Only the lines with "application" in them need to be copied from the listing.

··· Input for this task

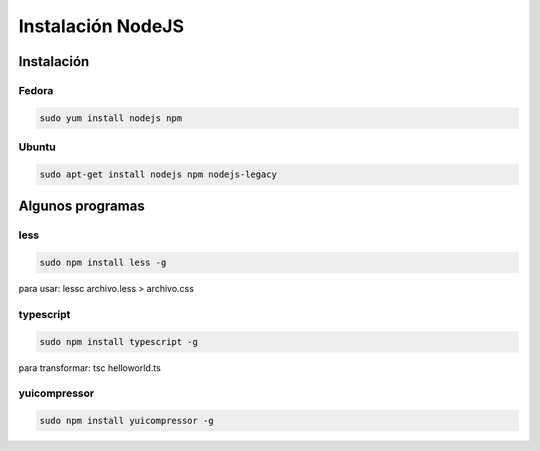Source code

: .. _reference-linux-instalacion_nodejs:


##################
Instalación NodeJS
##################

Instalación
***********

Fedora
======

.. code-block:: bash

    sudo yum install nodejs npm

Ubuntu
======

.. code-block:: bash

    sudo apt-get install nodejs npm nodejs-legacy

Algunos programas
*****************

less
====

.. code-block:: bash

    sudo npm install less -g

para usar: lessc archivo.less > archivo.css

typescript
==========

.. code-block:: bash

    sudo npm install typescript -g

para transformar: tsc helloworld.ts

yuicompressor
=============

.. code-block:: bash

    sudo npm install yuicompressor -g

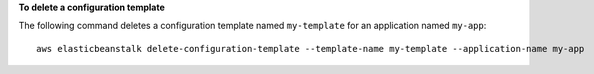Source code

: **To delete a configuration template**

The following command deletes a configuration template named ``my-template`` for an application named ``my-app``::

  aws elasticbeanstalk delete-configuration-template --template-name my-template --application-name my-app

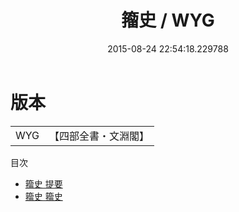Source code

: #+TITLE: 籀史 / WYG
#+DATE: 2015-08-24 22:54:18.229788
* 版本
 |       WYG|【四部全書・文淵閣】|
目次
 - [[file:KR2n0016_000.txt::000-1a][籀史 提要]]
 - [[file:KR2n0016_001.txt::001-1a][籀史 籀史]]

······

Response area:
The following command deletes a configuration template named ``my-template`` for an application named ``my-app``::
  aws elasticbeanstalk delete-configuration-template --template-name my-template --application-name my-app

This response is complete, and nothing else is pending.